Saving The World... One Homework Assignment At A Time.

Directed by Mike Mitchell    

Writing credits  
Paul Hernandez
Robert Schooley
Mark McCorkle


Cast
Michael Angarano ....  Will Stronghold 
Kurt Russell ....  Steve/The Commander 
Kelly Preston ....  Josie/Jetstream 
Danielle Panabaker ....  Layla 
Christopher Wynne ....  News Anchor 
Kevin Heffernan ....  Ron Wilson - Bus Driver 
Dee Jay Daniels ....  Ethan 
Kelly Vitz ....  Magenta 
Loren Berman ....  Little Larry 
Nicholas Braun ....  Zach 
Malika ....  Penny 
Khadijah ....  Penny 
Jake Sandvig ....  Lash 
Will Harris ....  Speed 
Mary Elizabeth Winstead ....  Gwen 
Lynda Carter ....  Principal Powers 
Bruce Campbell ....  Coach Boomer 
Dustin Ingram ....  Carbon Copy Kid 
Steven Strait ....  Warren Peace 
Cloris Leachman ....  Nurse Spex 
Jim Rash ....  Mr. Grayson/Stitches 
Dave Foley ....  Mr. Boy 
Kevin McDonald ....  Mr. Medulla 
Amy Brown ....  Twin 
Kimmy Brown ....  Twin 
Lucille Soong ....  Cook 
Zachry Rogers ....  Young Commander 
Tom Kenny ....  Mr. Timmerman 
Jill Talley ....  Mrs. Timmerman 
Patrick Warburton ....  Royal Pain (voice)


----------



## Winters_Sorrow (Oct 7, 2005)

*Re: Sky High - New Disney Movie*

Sounds more like Beverly Hills 90,210(ft)


----------



## The Master™ (Oct 7, 2005)

*Re: Sky High - New Disney Movie*

But the guarantee pull is Kurt Russell... All the women will flock to see him, especially in tights... And drag the kids along to show that they ain't just there for a bit of lusting!!


----------



## Rane Longfox (Oct 8, 2005)

*Re: Sky High - New Disney Movie*

Throw footballs? Bloomin' Americans


----------



## angrybuddhist (Oct 8, 2005)

*Re: Sky High - New Disney Movie*

I saw it and it was okay, but not great.  It looks like a made for tv movie, or at least made for Disney tv.  It should go over big with the teenage crowd.


----------



## Brian G Turner (Oct 8, 2005)

*Re: Sky High - New Disney Movie*

Sounds like Harry Potter meets X-men...

And, my gosh, Russell shouldn't really be allowed in that suit at his age.


----------



## Princess Ivy (Oct 13, 2005)

*Re: Sky High - New Disney Movie*

agreement from the peanut gallery.
but i suppose they were looking for a dad figure.


----------



## Teir (Oct 13, 2005)

*Re: Sky High - New Disney Movie*

I’ll probably see it on video, not gonna pay for it at the cinema. It’s looks entertaining but a little cheap n’ cheesy. But I spose it is a Disney movie and it’s what the targeted audiences are looking for.


----------



## Heebie (Jan 5, 2009)

*Sky High - better than X-men?*

I saw it on the BBC over Christmas and I really enjoyed it!

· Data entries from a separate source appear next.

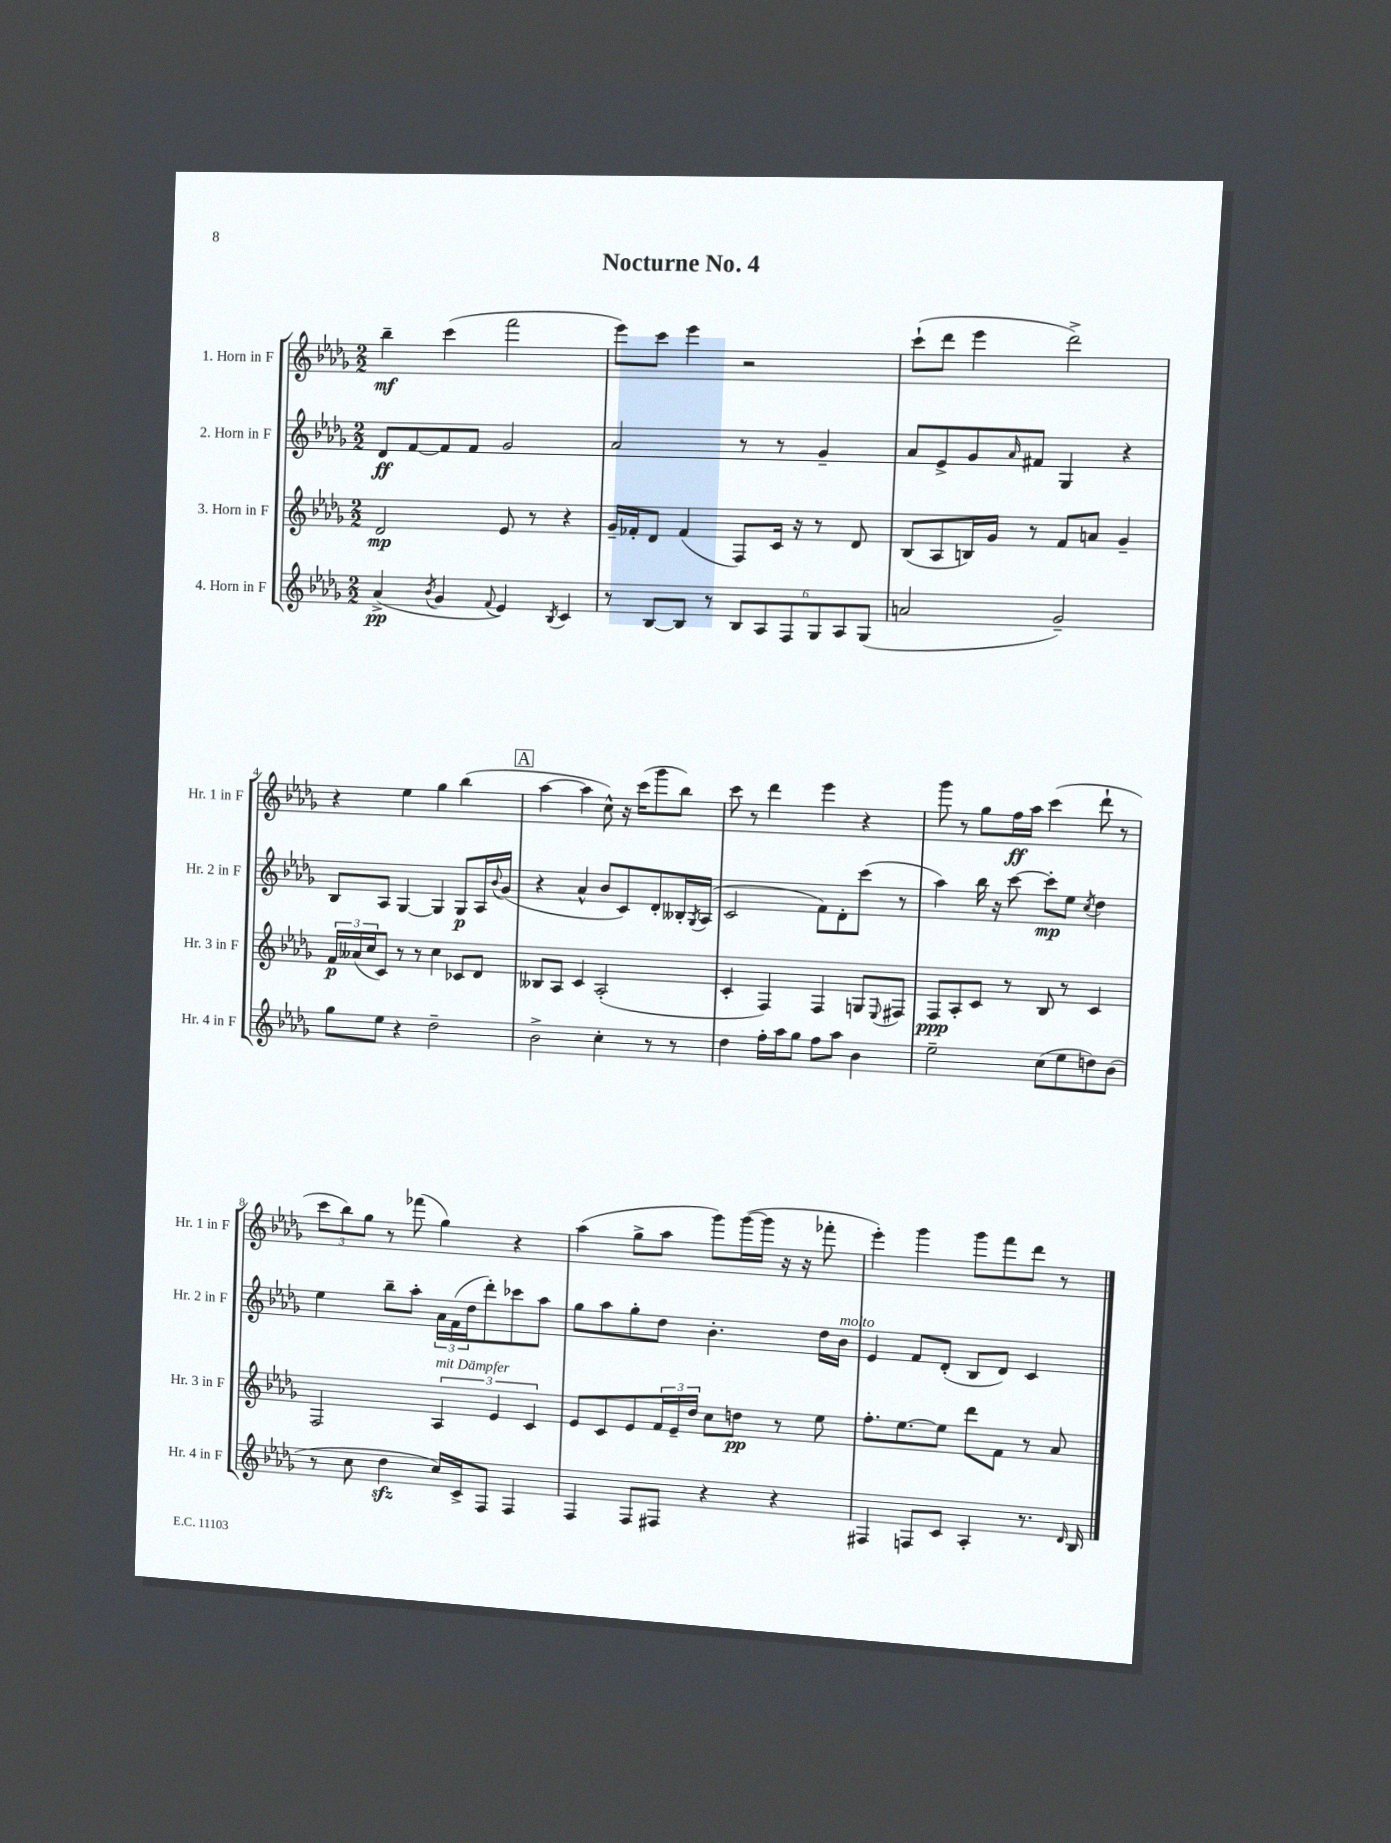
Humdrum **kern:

**kern	**kern	**kern	**kern
*staff4	*staff3	*staff2	*staff1
*clefG2	*clefG2	*clefG2	*clefG2
*k[b-e-a-d-g-]	*k[b-e-a-d-g-]	*k[b-e-a-d-g-]	*k[b-e-a-d-g-]
*M2/2	*M2/2	*M2/2	*M2/2
(4a-^/	2d-/	8d-/L	4bb-~\
.	.	[8f/	.
8qb-/	.	.	.
4g-/	.	8f/]	(4ccc\
.	.	8f/J	.
8qqf/	.	.	.
4e-/)	8e-/	2g-/	2fff\
.	8r	.	.
8qB-/	.	.	.
4c/	4r	.	.
=	=	=	=
8r	16g-~/LL	2a-/	8eee-\L)
.	16f-'/J	.	.
[8B-/L	8d-/J	.	8ccc\J
8B-/]J	(4f-/	.	4eee-\
8r	.	.	.
12B-/L	8F/L)	8r	2r
12A-/	.	.	.
.	16c/Jk	8r	.
12F/	.	.	.
.	16r	.	.
12G-/	8r	4g-~/	.
12A-/	.	.	.
.	8d-/	.	.
(12G-/J	.	.	.
=	=	=	=
2a/	(8B-/L	8a-/L	(8ccc`\L
.	8A-/	8e-^/	8ddd-\J
.	16B/L)	8g-/	4eee-\
.	16g-/JJ	.	.
.	.	16qqa-/	.
.	8r	8f#/J	.
2g-~/)	8f/L	4G-/	2ddd-^\)
.	8a/J	.	.
.	4g-~/	4r	.
=	=	=	=
8gg-\L	24f/LL	8B-/L	4r
.	(24a--/	.	.
.	24cc/J	.	.
8ee-\J	8c/J)	8A-/J	.
4r	8r	[4G-/	4ee-\
.	8r	.	.
2dd-~\	4cc\	4G-/]	4gg-\
.	8c-/L	8G-/L	(4bb-\
.	8d-/J	16A-/L	.
.	.	8qqb-/	.
.	.	(16g-/JJ	.
=	=	=	=
2b-^\	8B--/L	4r	[4aa-\
.	8A-/J	.	.
.	4c/	4a-^^/	4aa-\]
4cc'\	(2A-'/	8b-/L	8cc^^\)
.	.	8c/)	16r
.	.	.	(16ccc\LK
8r	.	8d-'/	8ggg-\
8r	.	16B--'/L	8bb-\J)
.	.	8qG-/	.
.	.	(16A-/JJ	.
=	=	=	=
4dd-\	4c'/	2c/	8ccc\
.	.	.	8r
16ff'\LL	4F/)	.	4ddd-\
16aa-\J	.	.	.
8gg-\J	.	.	.
8ff\L	4F/	8f\L)	4eee-\
8aa-\J	.	8d-'\	.
4b-\	8G/L	(8ccc\J	4r
.	8qqE-/	.	.
.	8F#/J	8r	.
=	=	=	=
2ee-~\	8F/L	4aa-\)	8ggg-\
.	8A-'/	.	8r
.	8c/J	16bb-\	8gg-\L
.	.	16r	.
.	8r	[8ccc\	16ff\L
.	.	.	16aa-\JJ
(8cc\L	8B-/	8ccc'\]L	(4ccc\
8ee-\	8r	8ee-\J	.
.	.	8qcc/	.
8dd\)	4c/	4dd-\	8ddd-`\
(8b-\J	.	.	8r
=	=	=	=
8r	2F/	4ee-\	12ccc\L
.	.	.	12bb-\)
8cc\	.	.	.
.	.	.	12gg-\J
4dd-\	.	8bb-~\L	8r
.	.	8aa-'\J	(8fff-\
16cc/LL)	6A-/	24a-\LL	4gg-\)
.	.	(24f\	.
16c^/J	.	.	.
.	.	24dd-\J	.
8F/J	.	8ddd-'\)	.
.	6e-/	.	.
4F/	.	8ccc-\	4r
.	6c/	.	.
.	.	8aa-\J	.
=	=	=	=
4F/	8e-/L	8gg-\L	(4aa-\
.	8c/	8aa-\	.
8F/L	8e-/	8gg-'\	8gg-^\L
8F#/J	24f/L	8dd-\J	8aa-\J
.	24e-~/	.	.
.	24dd-/JJ	.	.
4r	8cc\L	4.b-'\	8ggg-\L)
.	8dd\J	.	([16ggg-\L
.	.	.	16ggg-\]JJ
4r	8r	.	16r
.	.	.	16r
.	8ee-\	16dd-\LL	8fff-'\
.	.	16b-\JJ	.
=	=	=	=
4F#/	8.ff'\L	4e-/	4eee-'\)
.	[8.ee-\	.	.
8F/L	.	8f/L	4ggg-\
8c/J	8ee-\]J	(8d-'/J	.
4A-'/	8ddd-\L	8B-/L	8ggg-\L
.	8f\J	8d-/J)	8fff\
8.r	8r	4c/	8ddd-\J
.	8a-/	.	8r
16qqd-/	.	.	.
16B-/	.	.	.
==	==	==	==
*-	*-	*-	*-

I thought the battles with people using superpowers were more enjoyable than the luke-warm encounters in the X-men movies.

(braces himself for the wrath)


----------



## biodroid (Jan 5, 2009)

*Re: Sky High - better than X-men?*

Not a chance, X-Men trilogy is better written and has a better story. As for the action, there is a fair amount but X-Men is more character driven where Sky High was taking generic super hero powers and showing them off in a cliched movie. Thats my opinion at least and thats why I own the X-Men trilogy and not Sky High on dvd.


----------



## Heebie (Jan 6, 2009)

*Re: Sky High - better than X-men?*

You're probably right, but I still preferred Warren Peace's powers to Pyro's


----------



## kythe (Jan 6, 2009)

*Re: Sky High - better than X-men?*

I agree with biodroid.  I loved X-men and have seen the first two several times each (wasn't as fond of the direction the third one took), but I've only seen Sky High once.  Sky High was an enjoyable movie, but much more forgettable.  X-men had more depth to the story and characters, which really brought greater meaning and personal attachment to the film.


----------



## biodroid (Jan 7, 2009)

*Re: Sky High - better than X-men?*

I also agree, Kythe, Sky High was forgettable, I forgot who Warren Peace is and that is also a silly play on words whereas I can recall 90% of the characters in X-Men no matter if you were Pyro or Juggernaut etc. No offence Heebie, Sky High was a nifty take on the superhero theme just like The Incredibles which also in my opinion was a great film.


----------



## Grimward (Jan 7, 2009)

*Re: Sky High - better than X-men?*

(Disclaimer:  I've been an X-Men comic fan since the Storm/Colossus/Nightcrawler era began in Uncanny X-Men #94, have that issue, and am therefore just a little teeny itsy bit _*biased*_!)

I don't think you can really compare the two.  Sky High spent half its time on tongue-in-cheek pokes at the 1950's style, chest thumping hero.  X-Men, on the other hand, was very true to Marvel's ahead-of-its-time reality hero (ie, when they're not exercising impossible powers, of course).  Sure, they both have a school for child prodigies, but that's about where the similarities end, in my opinion.  Both enjoyable movies in their own right, but hardly cut from the same cloth (within the superhero genre, anyway).


----------